In contrast to the rest of his family, the young narrator of the poem identifies with being an American. There is no evidence that he has any memories of being in Cuba. (Indeed, Blanco was born in Spain and immigrated with his family to the United States when he was an infant.) The boy’s friend (presumably at school) is called Jeff, an American-sounding name, and the boy narrator flatly states, “I spoke English; my parents didn’t” (Line 28). It is he who explains some of the important things in American history and culture to his grandmother, and he shows some enthusiasm about it, quoting many of the iconic American phrases, such as “amber waves of grain” (Line 52) from the song “America the Beautiful”. He does not in any way identify with the cause of the Cuban exiles and the stories they tell themselves. Of the Cuban exiles he observes in Antonio’s Mercado, who are complaining about their situation, he writes very harshly:

the bile of Cuban coffee and cigar residue
filling the creases of their wrinkled lips;
clinging to one another’s lies of lost wealth,
ashamed and empty as hollow trees (Lines 21-24).
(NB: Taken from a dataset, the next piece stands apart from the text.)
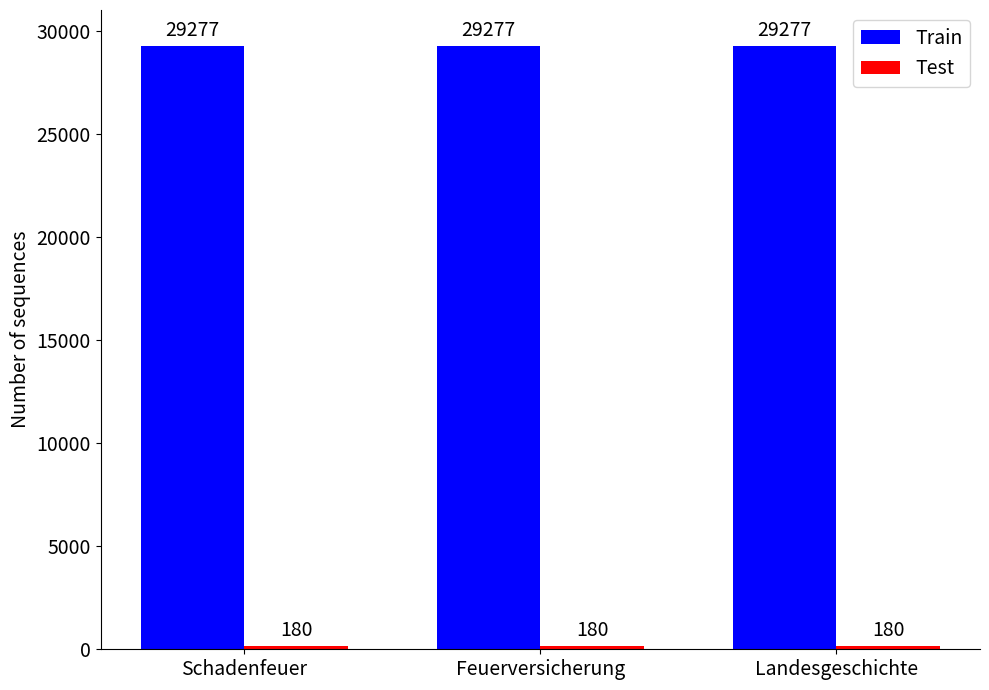

What is the minimum value shown in the chart?

180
In an effort to embrace his growing American identity, the speaker persuades the family to have an American Thanksgiving with turkey and all the trimmings. He acts as a bridge between the two cultures. For his Spanish-speaking grandmother, he translates the instructions on the bag about how to prepare the marshmallows, and just before the meal he offers a “bilingual blessing” (Line 71). This conflict between the identity of the adults, and the identity of the boy evolves over the course of the poem, growing as the boy realizes, perhaps before his parents, that they were not returning to Cuba. He remembers that “Overheard conversations about returning, / had grown wistful and less frequent” (Lines 26-27), just as he notices his own acclimation to American culture. Much of the poem portrays the boy’s effort to embrace a new culture while his family clings to the old, just as the adult speaker recognizes the rich and supportive family traditions brought to the new country have their own value as well.

Generation Gap

There isa notable culture gap between the family of Cuban exiles and the country in which they now find themselves. Language, food, and music are all different. There is also a generation gap, because the young boy is far more attuned to U.S. history and culture than the rest of his family. He knows things that they do not. He speaks the new language, and whenever necessary acts as translator for the family. The generation gap, as well as the culture gap, can be discerned in the line, “I spoke English; my parents didn’t” (Line 28). The boy is, in a sense, living in a different world. This can also be seen when the young boy looks with dismay at the older men in the store who are constantly grumbling about their lives and looking back to another time and place when they were happy. The boy does not understand their attitude and has no sympathy for it. He is young and can only look forward; he simply wants to get along in the country that he thinks of as home. “By seven I had grown suspicious—we were still here” (Line 25), he says, which also suggests the generation gap: the boy no longer accepts at face value the things the adults say.

Part of what is informing the young boy’s admiration for his new country is the television shows he watches at home. The shows he watches, like The Brady Bunch, The Donna Reed Show, the Dick Van Dyke Show, and The Patty Duke Show, all portray white American families, living in the suburbs in comfortable and profitable communities. Each family has a maid and/or an idealized housewife running the household, and the girls and boys in the show define an idea of childhood for the generations of Americans watching the show. These programs would have presented a sharp contrast to the speaker’s Latino background and multi-cultural surroundings, and would have been completely foreign to the child’s adult parents.